▸ **Exercise objective**: Write out the listing exactly, from its first line through the line holding "op voorraad", but include none of the pictures.

▸ **Records shown**:
****

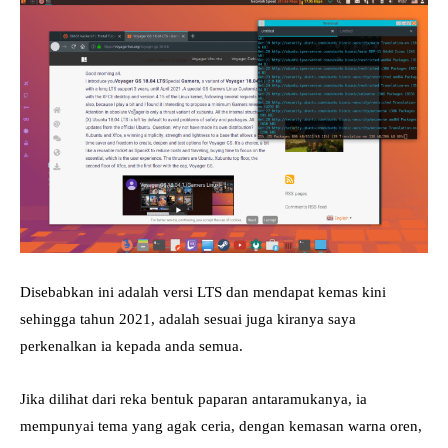
Disebabkan ini adalah versi LTS dan mendapat kemas kini
sehingga tahun 2021, adalah sesuai juga kiranya saya
perkenalkan ia kepada anda semua.
Jika dilihat dari reka bentuk paparan antaramukanya, ia
mempunyai tema yang agak ceria, dengan kemasan warna oren,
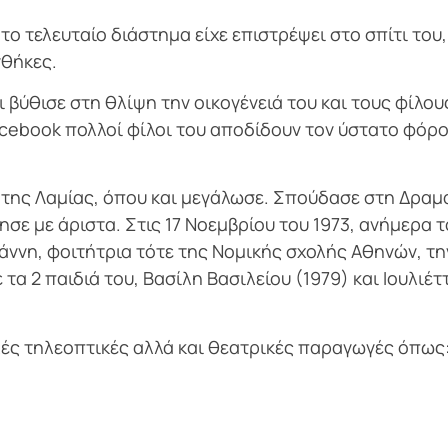
το τελευταίο διάστημα είχε επιστρέψει στο σπίτι του,
νθήκες.
 βύθισε στη θλίψη την οικογένειά του και τους φίλου
acebook πολλοί φίλοι του αποδίδουν τον ύστατο φόρ
η της Λαμίας, όπου και μεγάλωσε. Σπούδασε στη Δραμ
ε με άριστα. Στις 17 Νοεμβρίου του 1973, ανήμερα 
ιάννη, φοιτήτρια τότε της Νομικής σχολής Αθηνών, τη
τα 2 παιδιά του, Βασίλη Βασιλείου (1979) και Ιουλιέτ
λές τηλεοπτικές αλλά και θεατρικές παραγωγές όπως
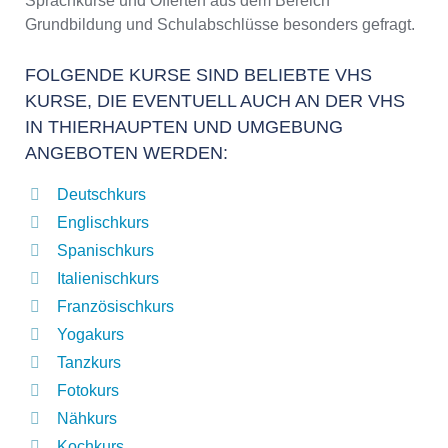
Sprachkurse und Offerten aus dem Bereich
Grundbildung und Schulabschlüsse besonders gefragt.
FOLGENDE KURSE SIND BELIEBTE VHS
KURSE, DIE EVENTUELL AUCH AN DER VHS
IN THIERHAUPTEN UND UMGEBUNG
ANGEBOTEN WERDEN:
Deutschkurs
Englischkurs
Spanischkurs
Italienischkurs
Französischkurs
Yogakurs
Tanzkurs
Fotokurs
Nähkurs
Kochkurs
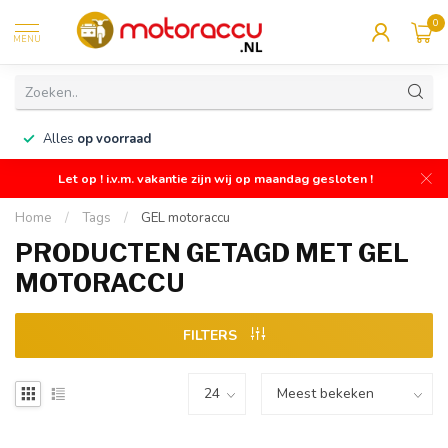
0
MENU
n
Alles
op voorraad
Let op ! i.v.m. vakantie zijn wij op maandag gesloten !
Home
/
Tags
/
GEL motoraccu
PRODUCTEN GETAGD MET GEL
MOTORACCU
FILTERS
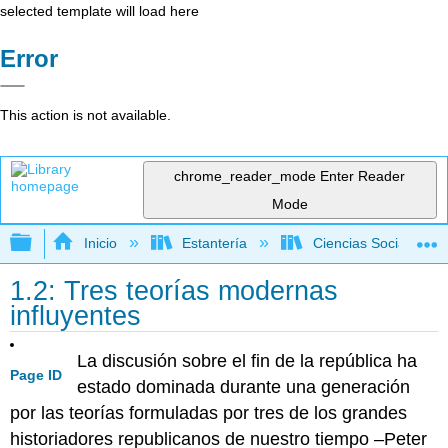
selected template will load here
Error
This action is not available.
chrome_reader_mode
Enter Reader
Mode
Expandir/contraer jerarquía global
Inicio
Estantería
Ciencias Sociales
1.2: Tres teorías modernas
influyentes
La discusión sobre el fin de la república ha
Page ID
estado dominada durante una generación
por las teorías formuladas por tres de los grandes
historiadores republicanos de nuestro tiempo –Peter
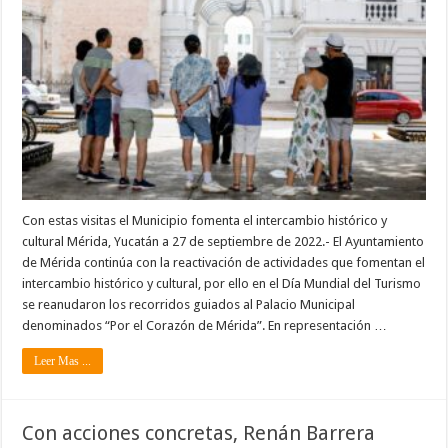
Con estas visitas el Municipio fomenta el intercambio histórico y
cultural Mérida, Yucatán a 27 de septiembre de 2022.- El Ayuntamiento
de Mérida continúa con la reactivación de actividades que fomentan el
intercambio histórico y cultural, por ello en el Día Mundial del Turismo
se reanudaron los recorridos guiados al Palacio Municipal
denominados “Por el Corazón de Mérida”. En representación …
Leer Mas ...
Con acciones concretas, Renán Barrera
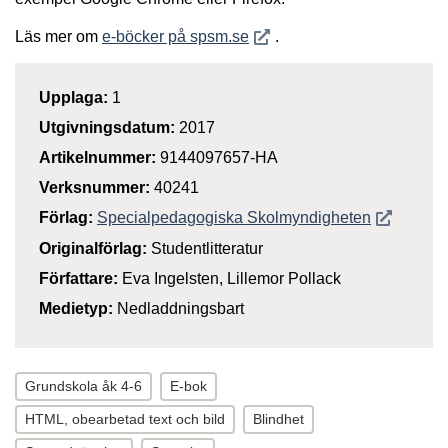
Öppnas i nytt fönster
Läs mer om
e-böcker på spsm.se
.
Upplaga:
1
Utgivningsdatum:
2017
Artikelnummer:
9144097657-HA
Verksnummer:
40241
Öppnas i n
Förlag:
Specialpedagogiska Skolmyndigheten
Originalförlag:
Studentlitteratur
Författare:
Eva Ingelsten, Lillemor Pollack
Medietyp:
Nedladdningsbart
Grundskola åk 4-6
E-bok
HTML, obearbetad text och bild
Blindhet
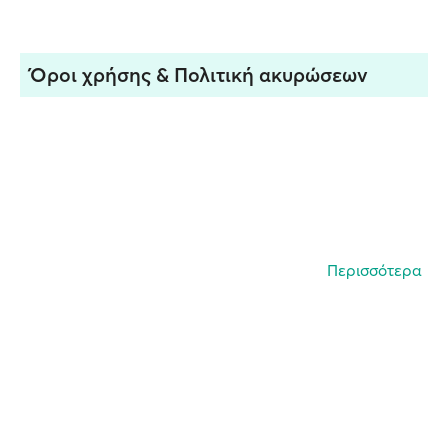
Όροι χρήσης & Πολιτική ακυρώσεων
Περισσότερα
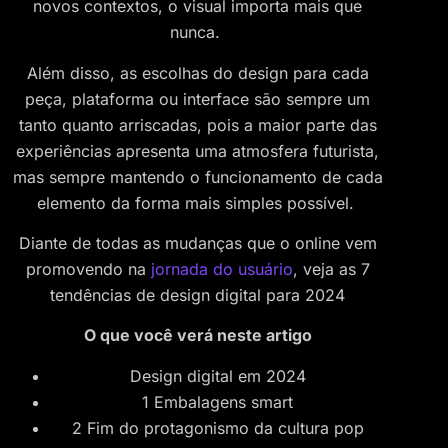
novos contextos, o visual importa mais que
nunca.
Além disso, as escolhas do design para cada
peça, plataforma ou interface são sempre um
tanto quanto arriscadas, pois a maior parte das
experiências apresenta uma atmosfera futurista,
mas sempre mantendo o funcionamento de cada
elemento da forma mais simples possível.
Diante de todas as mudanças que o online vem
promovendo na
jornada do usuário
, veja as 7
tendências de design digital para 2024
O que você verá neste artigo
Design digital em 2024
1 Embalagens smart
2 Fim do protagonismo da cultura pop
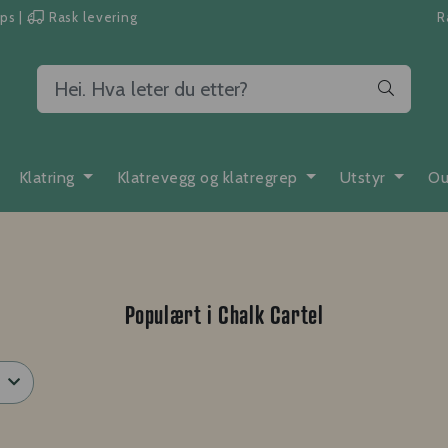
pps
|
Rask levering
R
Klatring
Klatrevegg og klatregrep
Utstyr
Ou
Populært i
Chalk Cartel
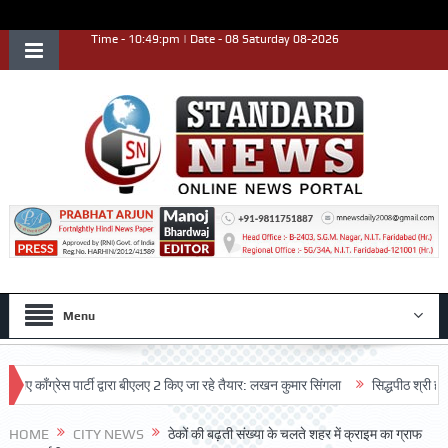
Time - 10:49:pm | Date - 08 Saturday 08-2026
Menu
ग्रेस पार्टी द्वारा बीएलए 2 किए जा रहे तैयार: लखन कुमार सिंगला
सिद्धपीठ श्री हनुमान मं
HOME
CITY NEWS
ठेकों की बढ़ती संख्या के चलते शहर में क्राइम का ग्राफ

****

▸ **Written solution**:
Disebabkan ini adalah versi LTS dan mendapat kemas kini
sehingga tahun 2021, adalah sesuai juga kiranya saya
perkenalkan ia kepada anda semua.
Jika dilihat dari reka bentuk paparan antaramukanya, ia
mempunyai tema yang agak ceria, dengan kemasan warna oren,
το τελευταίο διάστημα είχε επιστρέψει στο σπίτι του,
νθήκες.
 βύθισε στη θλίψη την οικογένειά του και τους φίλου
acebook πολλοί φίλοι του αποδίδουν τον ύστατο φόρ
η της Λαμίας, όπου και μεγάλωσε. Σπούδασε στη Δραμ
ε με άριστα. Στις 17 Νοεμβρίου του 1973, ανήμερα 
ιάννη, φοιτήτρια τότε της Νομικής σχολής Αθηνών, τη
τα 2 παιδιά του, Βασίλη Βασιλείου (1979) και Ιουλιέτ
λές τηλεοπτικές αλλά και θεατρικές παραγωγές όπως
Sprachkurse und Offerten aus dem Bereich
Grundbildung und Schulabschlüsse besonders gefragt.
FOLGENDE KURSE SIND BELIEBTE VHS
KURSE, DIE EVENTUELL AUCH AN DER VHS
IN THIERHAUPTEN UND UMGEBUNG
ANGEBOTEN WERDEN:
Deutschkurs
Englischkurs
Spanischkurs
Italienischkurs
Französischkurs
Yogakurs
Tanzkurs
Fotokurs
Nähkurs
Kochkurs
0
MENU
n
Alles
op voorraad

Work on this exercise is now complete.